*** Opening DATASET RECORDS ***

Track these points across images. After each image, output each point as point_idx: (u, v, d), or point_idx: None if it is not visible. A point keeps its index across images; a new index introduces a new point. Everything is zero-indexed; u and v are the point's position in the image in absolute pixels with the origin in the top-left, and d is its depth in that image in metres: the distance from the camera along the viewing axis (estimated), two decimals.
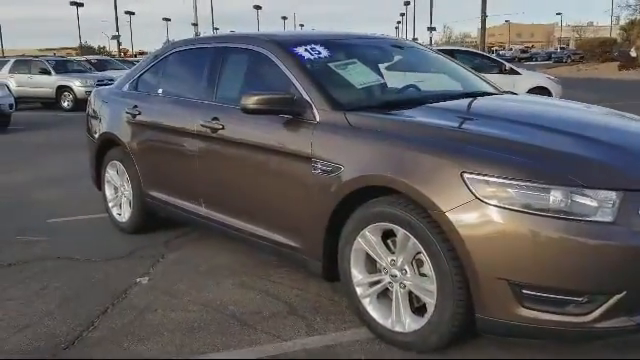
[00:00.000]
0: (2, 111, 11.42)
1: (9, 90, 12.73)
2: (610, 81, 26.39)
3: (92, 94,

*** Closing DATASET RECORDS ***

Your job is to copy each entry exactly as written; the pictures do not go in.

# TASK RESULT:
Track these points across images. After each image, output each point as point_idx: (u, v, d), or point_idx: None if it is not visible. A point keeps its index across images; a new index introduces a new point. Everything is zero-indexed; u and v are the point's position in the image in absolute pixels with the origin in the top-left, and d is its depth in that image in metres: the distance from the camera along the viewing axis (estimated), two decimals.
[00:00.000]
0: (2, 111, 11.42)
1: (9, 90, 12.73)
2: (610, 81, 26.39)
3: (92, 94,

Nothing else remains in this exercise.